In the Collegium Musicum at Case Western and its Joint Music Program with the Cleveland Institute of Music, Ross helped train countless leading early musicians. He was a founding chorus member of Apollo’s Fire: The Cleveland Baroque Orchestra, and has been Artistic Director of the professional early music chamber choir Quire Cleveland since its founding in 2008.
Joel Ivany, BMusA’04
Joel Ivany is changing the way opera is produced and presented, shaking up the venerable European art form with a thoroughly modern vision.
Ivany is the founder and artistic director of the award-winning, critically lauded Against the Grain Theatre in Toronto, one of Canada’s most inventive young theatre companies, as well as artistic director of Opera in the 21st Century at the Banff Centre for Arts and Creativity.
Born in Penticton, BC, Ivany enrolled at Western intending to study Kinesiology, but became involved in theatre and musicals, drawn to the notion of storytelling through music. After Western, he studied opera directing at the University of Toronto.
Ivany began his career working across North America and Europe, apprenticing with directors and getting his feet wet. In 2010, eager to make stories with music resound in new and innovative ways, he founded Against the Grain Theatre and began staging opera classics in unconventional spaces with newly translated and adapted librettos. This approach – the non-traditional spaces, close quarters and scaled-back accompaniment – brings out the full force of operatic singing and attracts newcomers as well as seasoned viewers.
Among the company’s impressive list of credits, Against the Grain has produced La Bohème (the theatre’s first production, performed in Toronto at the Tranzac Club in 2011); The Marriage of Figaro (adapted as Figaro’s Wedding in 2013 for which he won the Dora Mavor Moore award for Outstanding New Opera); Don Giovanni (staged as a wedding reception and re-named #UncleJohn in 2014); and Handel’s Messiah (featuring dance and glitter-throwing performers in 2013 and 2015).
Ivany is the author of five (and counting) original librettos that have received multiple award nominations and wins.

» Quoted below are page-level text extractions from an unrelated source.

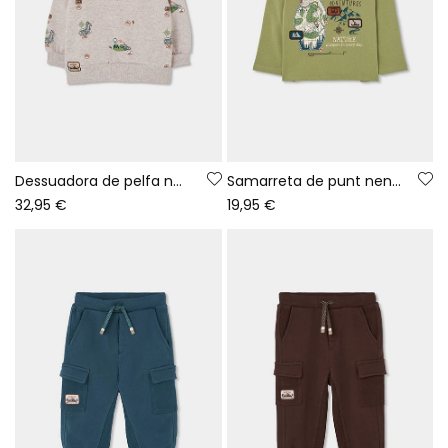
Dessuadora de pelfa nen beix estampat aventura
Samarreta de punt nen verda estampat ós aventura
32,95 €
19,95 €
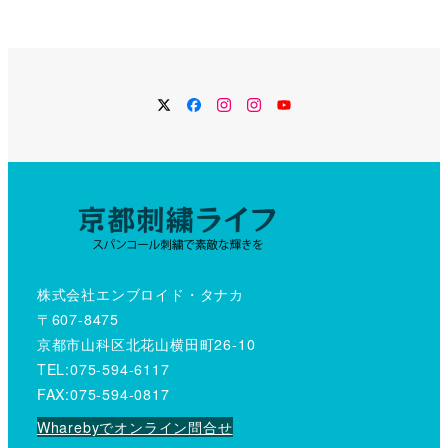
Twitter
Facebook
Instagram
Instagram
YouTube
株式会社エンブロイド・タナカ
〒607-8475
京都市山科区北花山横田町26-10
TEL:075-594-6117
FAX:075-594-0817
Wharebyでオンライン問合せ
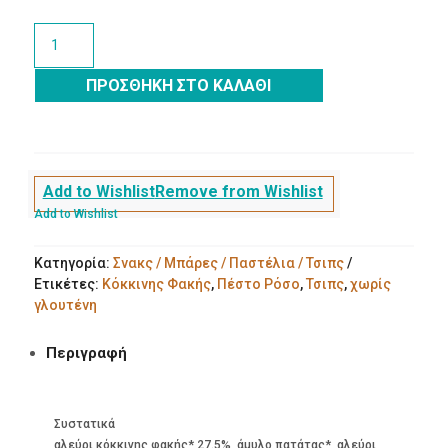
Τσιπς
Κόκκινης
Φακής
ΠΡΟΣΘΉΚΗ ΣΤΟ ΚΑΛΆΘΙ
με
Γεύση
Πέστο
Ρόσο
χωρίς
Add to Wishlist
Remove from Wishlist
γλουτένη
Add to Wishlist
85g
McLloyds
Κατηγορία:
Σνακς / Μπάρες / Παστέλια / Τσιπς
Bio
Ετικέτες:
Κόκκινης Φακής
,
Πέστο Ρόσο
,
Τσιπς
,
χωρίς
ποσότητα
γλουτένη
Περιγραφή
Συστατικά
αλεύρι κόκκινης φακής* 27.5%, άμυλο πατάτας*, αλεύρι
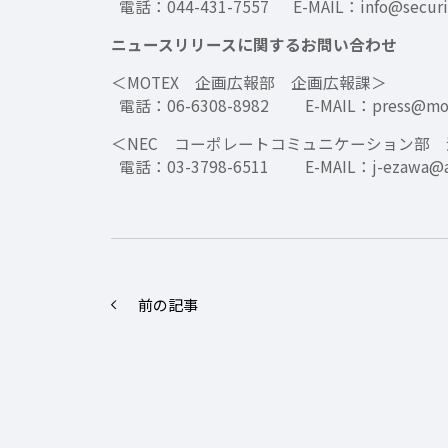
電話：044-431-7557 E-MAIL：info@security
ニュースリリースに関するお問い合わせ
＜MOTEX 企画広報部 企画広報課＞
電話：06-6308-8982 E-MAIL：press@mote
＜NEC コーポレートコミュニケーション部
電話：03-3798-6511 E-MAIL：j-ezawa@az.
前の記事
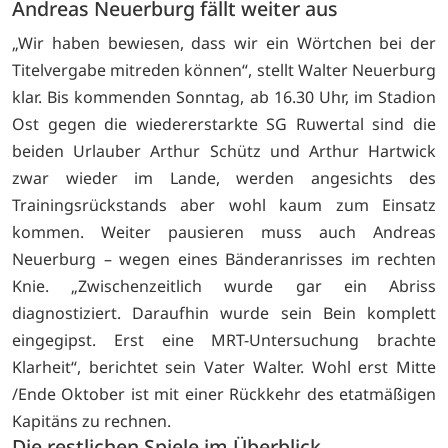
Andreas Neuerburg fällt weiter aus
„Wir haben bewiesen, dass wir ein Wörtchen bei der
Titelvergabe mitreden können“, stellt Walter Neuerburg
klar. Bis kommenden Sonntag, ab 16.30 Uhr, im Stadion
Ost gegen die wiedererstarkte SG Ruwertal sind die
beiden Urlauber Arthur Schütz und Arthur Hartwick
zwar wieder im Lande, werden angesichts des
Trainingsrückstands aber wohl kaum zum Einsatz
kommen. Weiter pausieren muss auch Andreas
Neuerburg – wegen eines Bänderanrisses im rechten
Knie. „Zwischenzeitlich wurde gar ein Abriss
diagnostiziert. Daraufhin wurde sein Bein komplett
eingegipst. Erst eine MRT-Untersuchung brachte
Klarheit“, berichtet sein Vater Walter. Wohl erst Mitte
/Ende Oktober ist mit einer Rückkehr des etatmäßigen
Kapitäns zu rechnen.
Die restlichen Spiele im Überblick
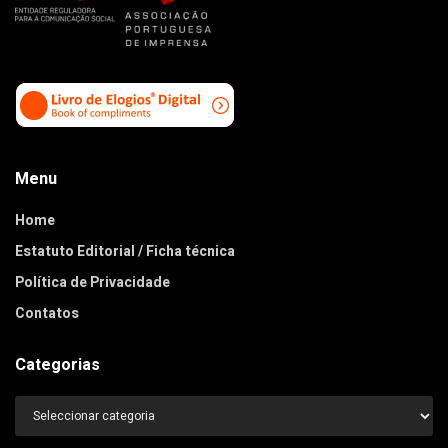
Menu
Home
Estatuto Editorial / Ficha técnica
Política de Privacidade
Contatos
Categorias
Categorias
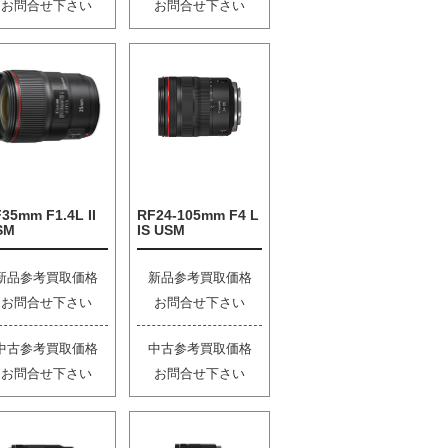
お問合せ下さい
お問合せ下さい
35mm F1.4L II
RF24-105mm F4 L
SM
IS USM
新品参考買取価格
新品参考買取価格
お問合せ下さい
お問合せ下さい
中古参考買取価格
中古参考買取価格
お問合せ下さい
お問合せ下さい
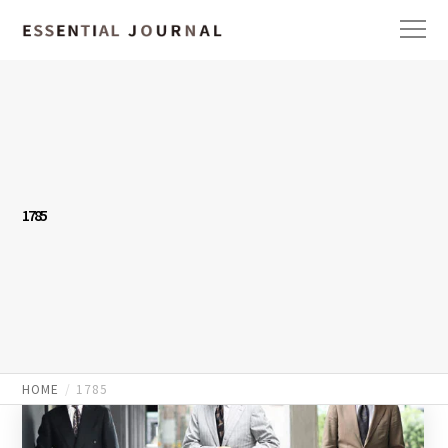
1785
HOME
1785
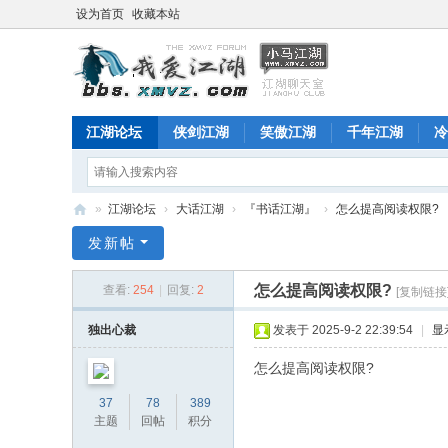
设为首页
收藏本站
江湖论坛
侠剑江湖
笑傲江湖
千年江湖
冷
»
江湖论坛
›
大话江湖
›
『书话江湖』
›
怎么提高阅读权限?
江
发新帖
湖
怎么提高阅读权限?
查看:
254
|
回复:
2
[复制链接
论
坛
独出心裁
发表于 2025-9-2 22:39:54
|
显
怎么提高阅读权限?
37
78
389
主题
回帖
积分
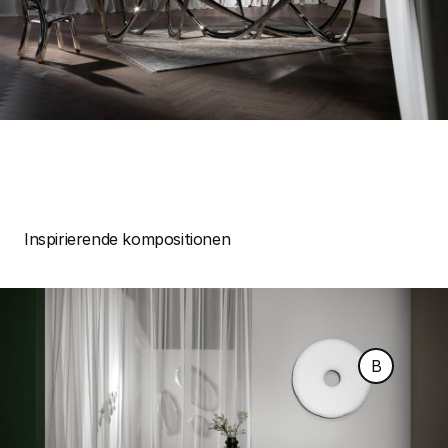
Inspirierende kompositionen
B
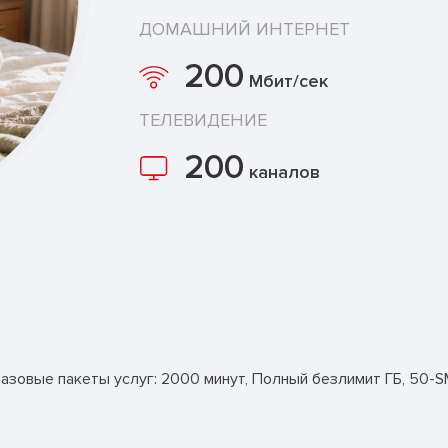
ДОМАШНИЙ ИНТЕРНЕТ
200
Мбит/сек
ТЕЛЕВИДЕНИЕ
200
каналов
зовые пакеты услуг: 2000 минут, Полный безлимит ГБ, 50-S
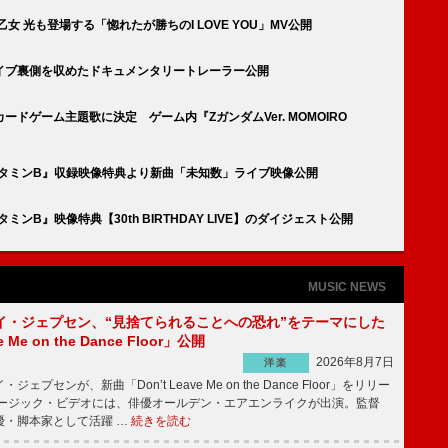
 光も登場する「惚れたが勝ちのI LOVE YOU」MV公開
イブ裏側を収めたドキュメンタリートレーラー公開
ドゲーム主題歌に決定 ゲーム内『ZガンダムVer. MOMOIRO
ビタミンB』収録映像特典より新曲「未知数」ライブ映像公開
ンB』映像特典【30th BIRTHDAY LIVE】のダイジェスト公開
MUSIC NEWS
イ・ジェプセン、“見捨てられることへの恐れ”をテーマにした
e Me on the Dance Floor」公開
2026年8月7日
洋楽
プセンが、新曲「Don’t Leave Me on the Dance Floor」をリリー
ージック・ビデオには、俳優オールデン・エアエンライクが出演。監督
優・脚本家として活躍 …
続きを読む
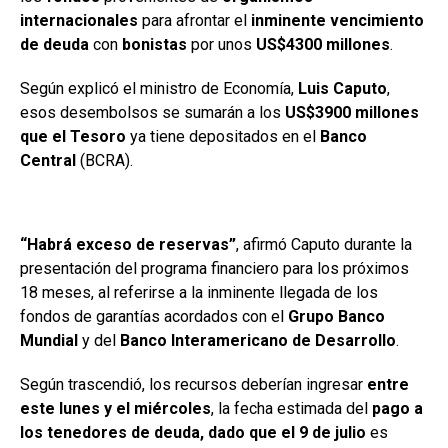
internacionales
para afrontar el
inminente
vencimiento
de deuda
con
bonistas
por unos
US$4300 millones
.
Según explicó el ministro de Economía,
Luis Caputo
,
esos desembolsos se sumarán a los
US$3900 millones
que el Tesoro
ya tiene depositados en el
Banco
Central
(BCRA).
“Habrá exceso de reservas”
, afirmó Caputo durante la
presentación del programa financiero para los próximos
18 meses, al referirse a la inminente llegada de los
fondos de garantías acordados con el
Grupo Banco
Mundial
y del
Banco Interamericano de Desarrollo
.
Según trascendió, los recursos deberían ingresar
entre
este lunes y el miércoles
, la fecha estimada del
pago a
los tenedores de deuda, dado que el 9 de julio
es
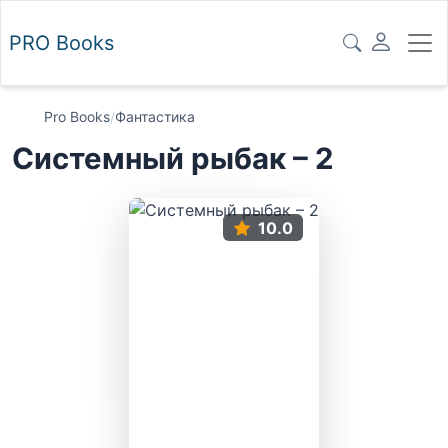
PRO
Books
Pro Books
/
Фантастика
Системный рыбак – 2
10.0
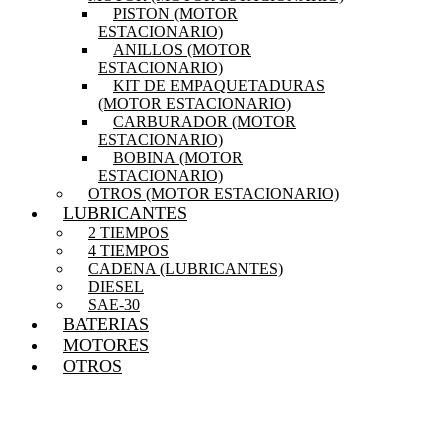
PISTON (MOTOR
ESTACIONARIO)
ANILLOS (MOTOR
ESTACIONARIO)
KIT DE EMPAQUETADURAS
(MOTOR ESTACIONARIO)
CARBURADOR (MOTOR
ESTACIONARIO)
BOBINA (MOTOR
ESTACIONARIO)
OTROS (MOTOR ESTACIONARIO)
LUBRICANTES
2 TIEMPOS
4 TIEMPOS
CADENA (LUBRICANTES)
DIESEL
SAE-30
BATERIAS
MOTORES
OTROS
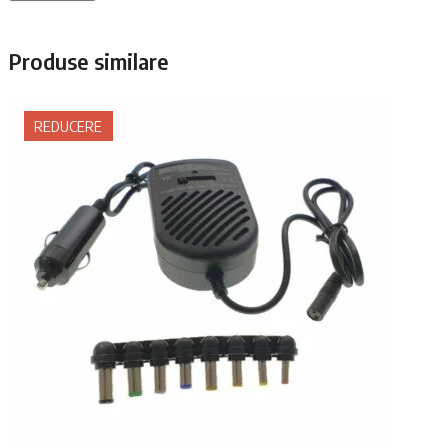
Produse similare
REDUCERE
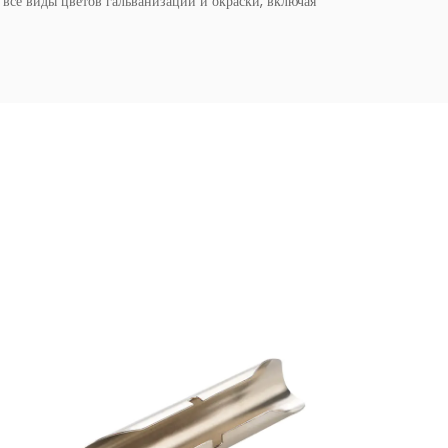
се виды цветов гальванизации и окраски, включая
ения ваших потребностей.
ся страны Европы, а наши производственные мощности
также готовы расширять свой бизнес на другие страны и
ть хорошие деловые отношения с вами вместе. Также тепло
а и проведения. Мы сделаем это, чтобы удовлетворить все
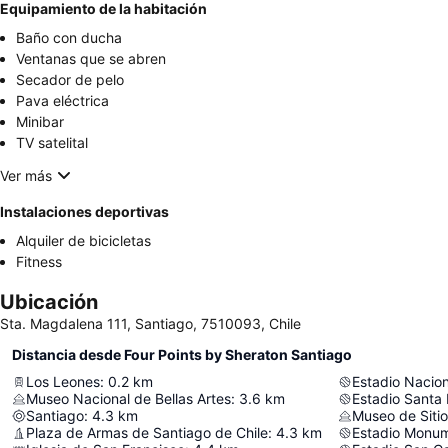
Equipamiento de la habitación
Baño con ducha
Ventanas que se abren
Secador de pelo
Pava eléctrica
Minibar
TV satelital
Ver más
Instalaciones deportivas
Alquiler de bicicletas
Fitness
Ubicación
Sta. Magdalena 111, Santiago, 7510093, Chile
Distancia desde Four Points by Sheraton Santiago
Los Leones
:
0.2
km
Museo Nacional de Bellas Artes
:
3.6
km
Estadio Santa
Santiago
:
4.3
km
Plaza de Armas de Santiago de Chile
:
4.3
km
Estadio Monum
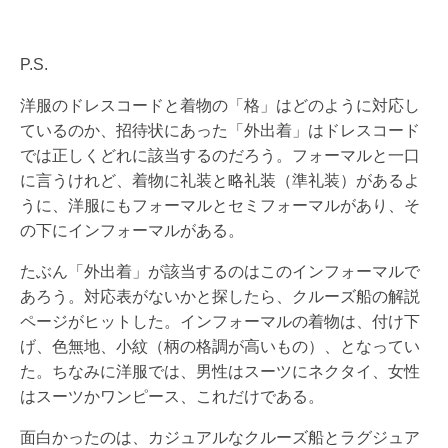
P.S.
洋服のドレスコードと着物の「格」はどのように対応し
ているのか、招待状にあった「外出着」はドレスコード
では正しくどれに該当するのだろう。フォーマルと一口
に言うけれど、着物に礼装と略礼装（準礼装）があるよ
うに、洋服にもフォーマルとセミフォーマルがあり、そ
の下にインフォーマルがある。
たぶん「外出着」が該当するのはこのインフォーマルで
あろう。対応表がないかと探したら、クルーズ船の解説
ページがヒットした。インフォーマルの着物は、付け下
げ、色無地、小紋（柄の格調が高いもの）、となってい
た。ちなみに洋服では、男性はスーツにネクタイ、女性
はスーツかワンピース、これだけである。
面白かったのは、カジュアルなクルーズ船とラグジュア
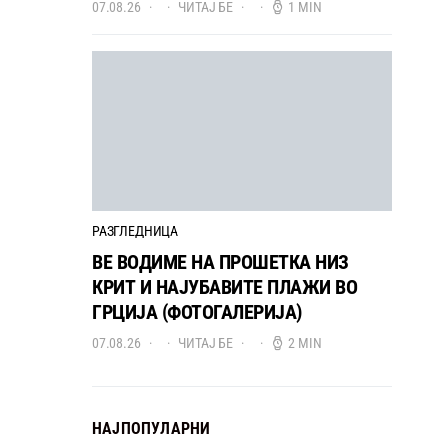
07.08.26
ЧИТАЈ БЕ
1 MIN
РАЗГЛЕДНИЦА
ВЕ ВОДИМЕ НА ПРОШЕТКА НИЗ
КРИТ И НАЈУБАВИТЕ ПЛАЖИ ВО
ГРЦИЈА (ФОТОГАЛЕРИЈА)
07.08.26
ЧИТАЈ БЕ
2 MIN
НАЈПОПУЛАРНИ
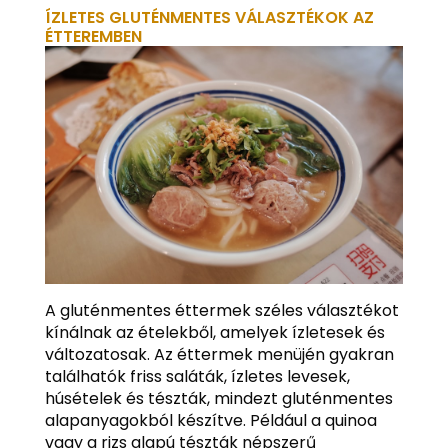
ÍZLETES GLUTÉNMENTES VÁLASZTÉKOK AZ
ÉTTEREMBEN
A gluténmentes éttermek széles választékot
kínálnak az ételekből, amelyek ízletesek és
változatosak. Az éttermek menüjén gyakran
találhatók friss saláták, ízletes levesek,
húsételek és tészták, mindezt gluténmentes
alapanyagokból készítve. Például a quinoa
vagy a rizs alapú tészták népszerű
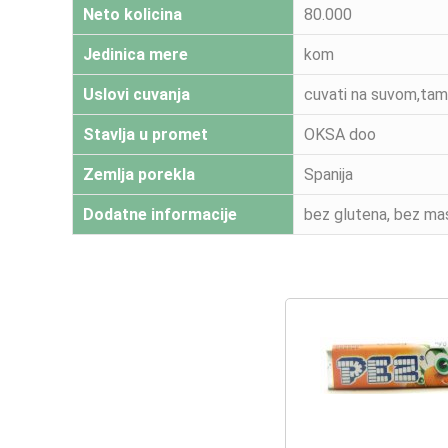
Neto kolicina
80.000
Jedinica mere
kom
Uslovi cuvanja
cuvati na suvom,ta
Stavlja u promet
OKSA doo
Zemlja porekla
Spanija
Dodatne informacije
bez glutena, bez ma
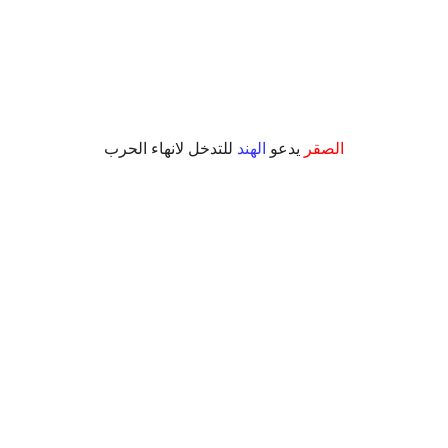
الصقر
يدعو
الهند
للتدخل لانهاء الحرب
.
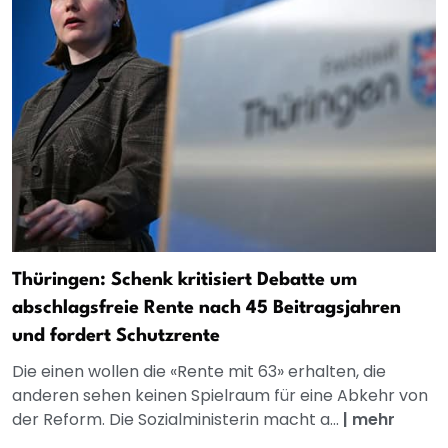
Thüringen: Schenk kritisiert Debatte um
abschlagsfreie Rente nach 45 Beitragsjahren
und fordert Schutzrente
Die einen wollen die «Rente mit 63» erhalten, die
anderen sehen keinen Spielraum für eine Abkehr von
der Reform. Die Sozialministerin macht a...
|
mehr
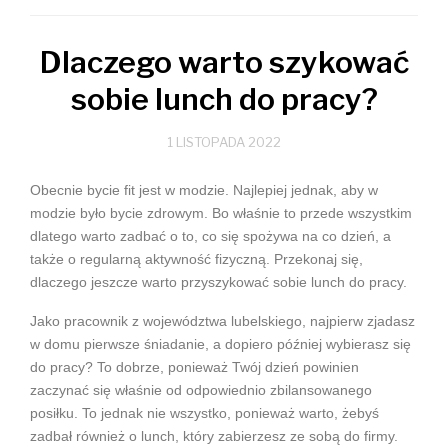
Dlaczego warto szykować
sobie lunch do pracy?
1 LISTOPADA 2022
Obecnie bycie fit jest w modzie. Najlepiej jednak, aby w
modzie było bycie zdrowym. Bo właśnie to przede wszystkim
dlatego warto zadbać o to, co się spożywa na co dzień, a
także o regularną aktywność fizyczną. Przekonaj się,
dlaczego jeszcze warto przyszykować sobie lunch do pracy.
Jako pracownik z województwa lubelskiego, najpierw zjadasz
w domu pierwsze śniadanie, a dopiero później wybierasz się
do pracy? To dobrze, ponieważ Twój dzień powinien
zaczynać się właśnie od odpowiednio zbilansowanego
posiłku. To jednak nie wszystko, ponieważ warto, żebyś
zadbał również o lunch, który zabierzesz ze sobą do firmy.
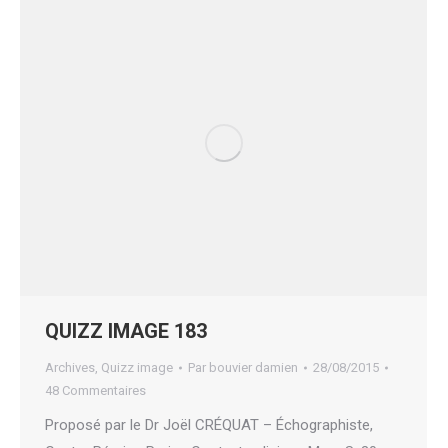
QUIZZ IMAGE 183
Archives
,
Quizz image
Par
bouvier damien
28/08/2015
48 Commentaires
Proposé par le Dr Joël CRÉQUAT – Échographiste,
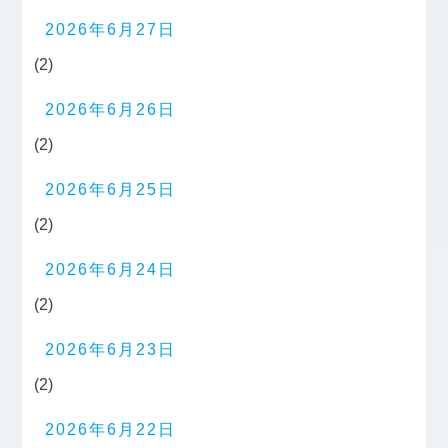
2026年6月27日
(2)
2026年6月26日
(2)
2026年6月25日
(2)
2026年6月24日
(2)
2026年6月23日
(2)
2026年6月22日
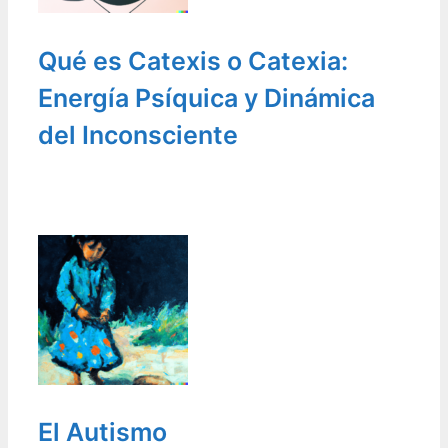
Qué es Catexis o Catexia:
Energía Psíquica y Dinámica
del Inconsciente
El Autismo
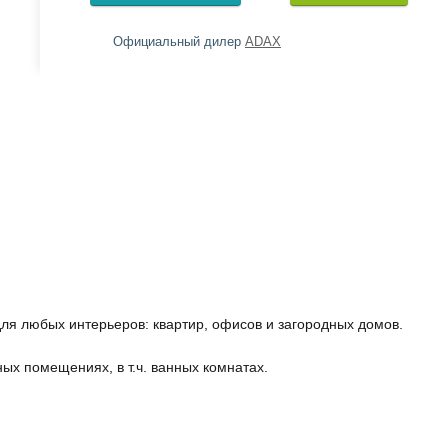
Официальный дилер
ADAX
ля любых интерьеров: квартир, офисов и загородных домов.
ных помещениях, в т.ч. ванных комнатах.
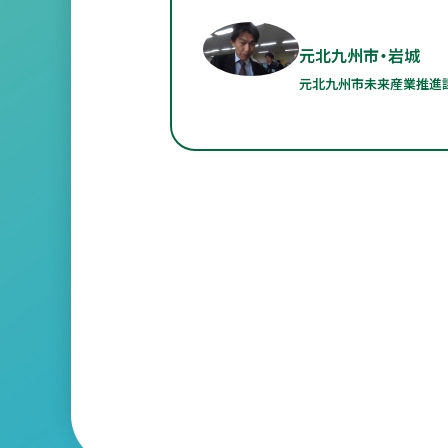
元北九州市・岩城
元北九州市未来産業推進課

The company has also tackled unconventional stagings of works by Debussy, Janáček, Schubert, Kurtág and Messiaen. As an independent stage director, Ivany’s recent credits include productions of Dead Man Walking (Vancouver Opera, Minnesota Opera), Verdi’s Macbeth (Minnesota Opera), Carmen (Vancouver Opera, Canadian Opera Company) and Seven Deadly Sins (a semi-staged production with the Toronto Symphony Orchestra).
Known as “Canadian opera’s enfant not-so-terrible,” Ivany continues to reach out to nontraditional audiences through Against the Grain’s Opera Pub nights featuring free admission and discounted pub fare with a side of operatic arias and ensembles, performed by both established and emerging talent.
Ivany resides in Toronto with his wife, soprano Miriam Khalil and son, Sammy.